Pero Cristo como hijo sobre su casa, la cual casa somos nosotros…».

– Hebreos 3:6.

La apariencia de una casa es la expresión de quien mora en ella. Sus muebles, disposición, limpieza y arreglo, todo expresa a su morador. Cuando estábamos en las pasiones de los pecados, expresábamos a aquel que habitaba en nosotros: el pecado. «Porque no hago el bien que quiero, sino el mal que no quiero, eso hago. Y si hago lo que no quiero, ya no lo hago yo, sino el pecado que mora en mí» (Rom. 7:19-20). Nuestra casa mostraba toda nuestra miseria. «¡Miserable de mí! ¿quién me librará de este cuerpo de muerte?» (Rom. 7:24).
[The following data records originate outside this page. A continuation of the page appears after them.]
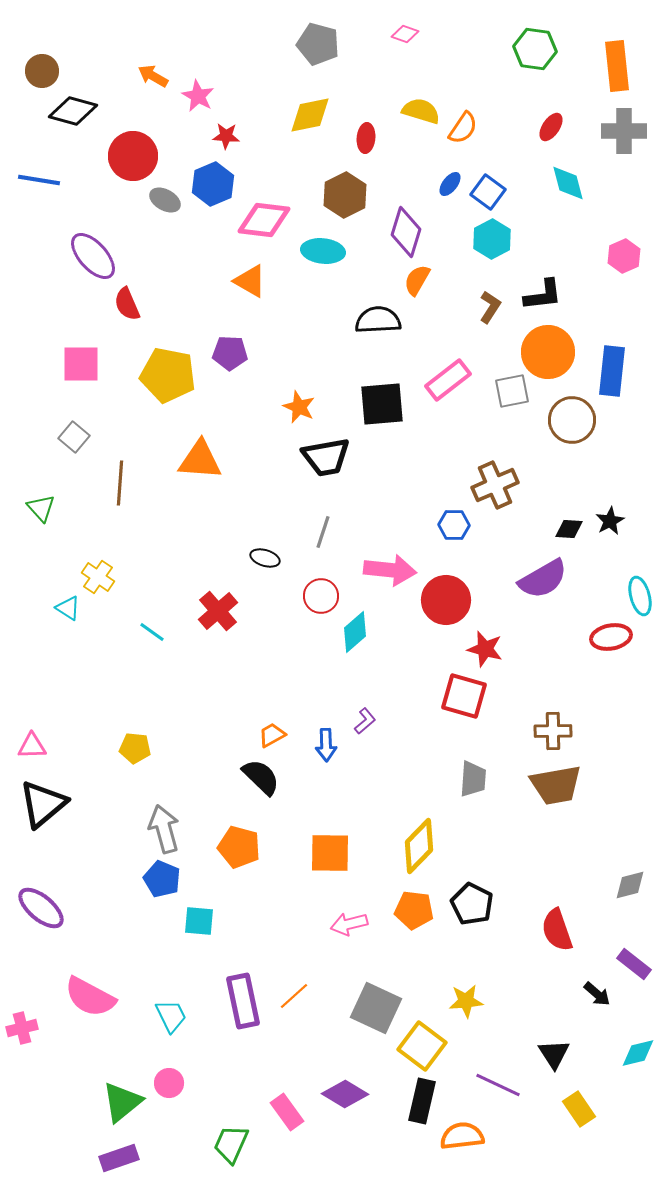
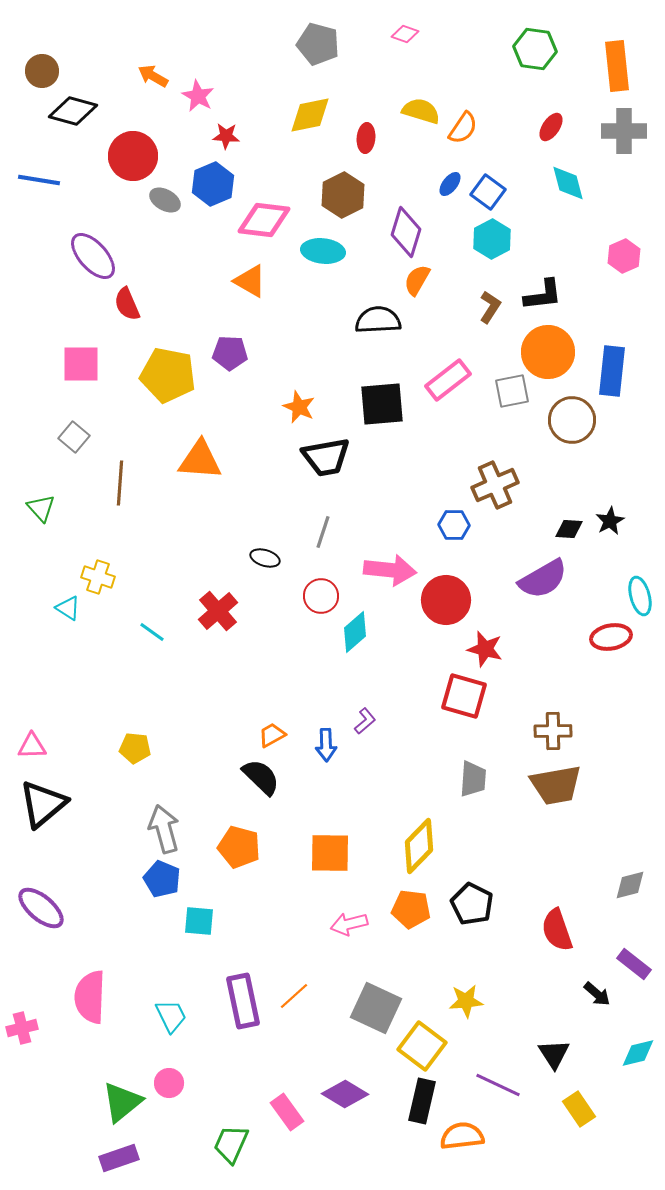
brown hexagon at (345, 195): moved 2 px left
yellow cross at (98, 577): rotated 16 degrees counterclockwise
orange pentagon at (414, 910): moved 3 px left, 1 px up
pink semicircle at (90, 997): rotated 64 degrees clockwise
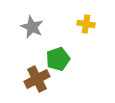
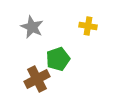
yellow cross: moved 2 px right, 2 px down
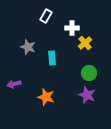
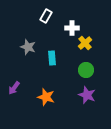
green circle: moved 3 px left, 3 px up
purple arrow: moved 4 px down; rotated 40 degrees counterclockwise
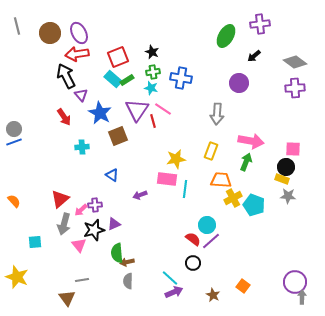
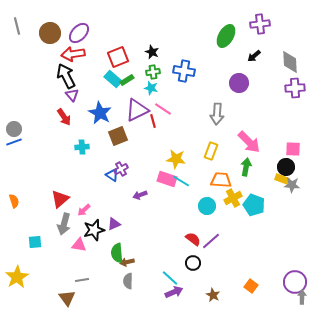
purple ellipse at (79, 33): rotated 70 degrees clockwise
red arrow at (77, 54): moved 4 px left
gray diamond at (295, 62): moved 5 px left; rotated 50 degrees clockwise
blue cross at (181, 78): moved 3 px right, 7 px up
purple triangle at (81, 95): moved 9 px left
purple triangle at (137, 110): rotated 30 degrees clockwise
pink arrow at (251, 141): moved 2 px left, 1 px down; rotated 35 degrees clockwise
yellow star at (176, 159): rotated 18 degrees clockwise
green arrow at (246, 162): moved 5 px down; rotated 12 degrees counterclockwise
pink rectangle at (167, 179): rotated 12 degrees clockwise
cyan line at (185, 189): moved 4 px left, 8 px up; rotated 66 degrees counterclockwise
gray star at (288, 196): moved 4 px right, 11 px up
orange semicircle at (14, 201): rotated 24 degrees clockwise
purple cross at (95, 205): moved 26 px right, 36 px up; rotated 24 degrees counterclockwise
pink arrow at (81, 210): moved 3 px right
cyan circle at (207, 225): moved 19 px up
pink triangle at (79, 245): rotated 42 degrees counterclockwise
yellow star at (17, 277): rotated 20 degrees clockwise
orange square at (243, 286): moved 8 px right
Nuestro cuerpo manifestaba en todo cuán miserables éramos. Pero un día el Señor nos sacó del lodo cenagoso, de un pozo de perdición, puso nuestros pies sobre una roca, nos lavó con agua limpia (Ez. 36:25), y limpió la casa. La barrió y la adornó para que fuera habitación de su Espíritu. «Pero cuando se manifestó la bondad de Dios nuestro Salvador, y su amor para con los hombres, nos salvó, no por obras de justicia que nosotros hubiéramos hecho, sino por su misericordia, por el lavamiento de la regeneración y por la renovación en el Espíritu Santo» (Tito 3:4-5).

Ahora ya no soy yo quien vive más, sino Cristo quien mora en mí. Esta casa está siendo ahora transformada, e irá cada vez expresando más su carácter, su libertad, su voluntad, su santidad, su vida. «Porque el Señor es el Espíritu; y donde está el Espíritu del Señor, allí hay libertad. Por tanto, nosotros todos, mirando a cara descubierta como en un espejo la gloria del Señor, somos transformados de gloria en gloria en la misma imagen, como por el Espíritu del Señor» (2 Cor. 3:17-18).

Ahora esta casa tiene un nuevo Morador. No estamos más en la carne, sino en el Espíritu, si es que el Espíritu de Dios mora en nosotros (Rom. 8:9). Si Cristo vive en nosotros, este nuevo morador transformará su morada, y, de hecho, ya comenzó a expresar a través de ella su carácter. No estamos más en tinieblas. Este nuevo Morador trajo luz a su casa, y un tesoro. «Porque Dios, que mandó que de las tinieblas resplandeciese la luz, es el que resplandeció en nuestros corazones, para iluminación del conocimiento de la gloria de Dios en la faz de Jesucristo. Pero tenemos este tesoro en vasos de barro…»(2 Cor. 4:6-7).

Lo que debe quedar claro para nosotros es que nuestro cuerpo es templo del Espíritu Santo, y que fue comprado por un alto precio, para que fuera un lugar de gloria y no de pecado. «¿O ignoráis que nuestro cuerpo es templo del Espíritu Santo, el cual está en vosotros, el cual tenéis de Dios, y que no sois vuestros? Porque habéis sido comprados por precio; glorificad, pues, a Dios en vuestro cuerpo y en vuestro espíritu, los cuales son de Dios» (1 Cor. 6:19-20).

Este cuerpo ahora ya no nos pertenece más, es del Señor (1 Cor. 6:13). El Señor es ahora, no un invitado, sino el nuevo Morador; no un morador temporal, sino eterno. «En quien vosotros también sois juntamente edificados para morada de Dios en el Espíritu» (Ef. 2:22).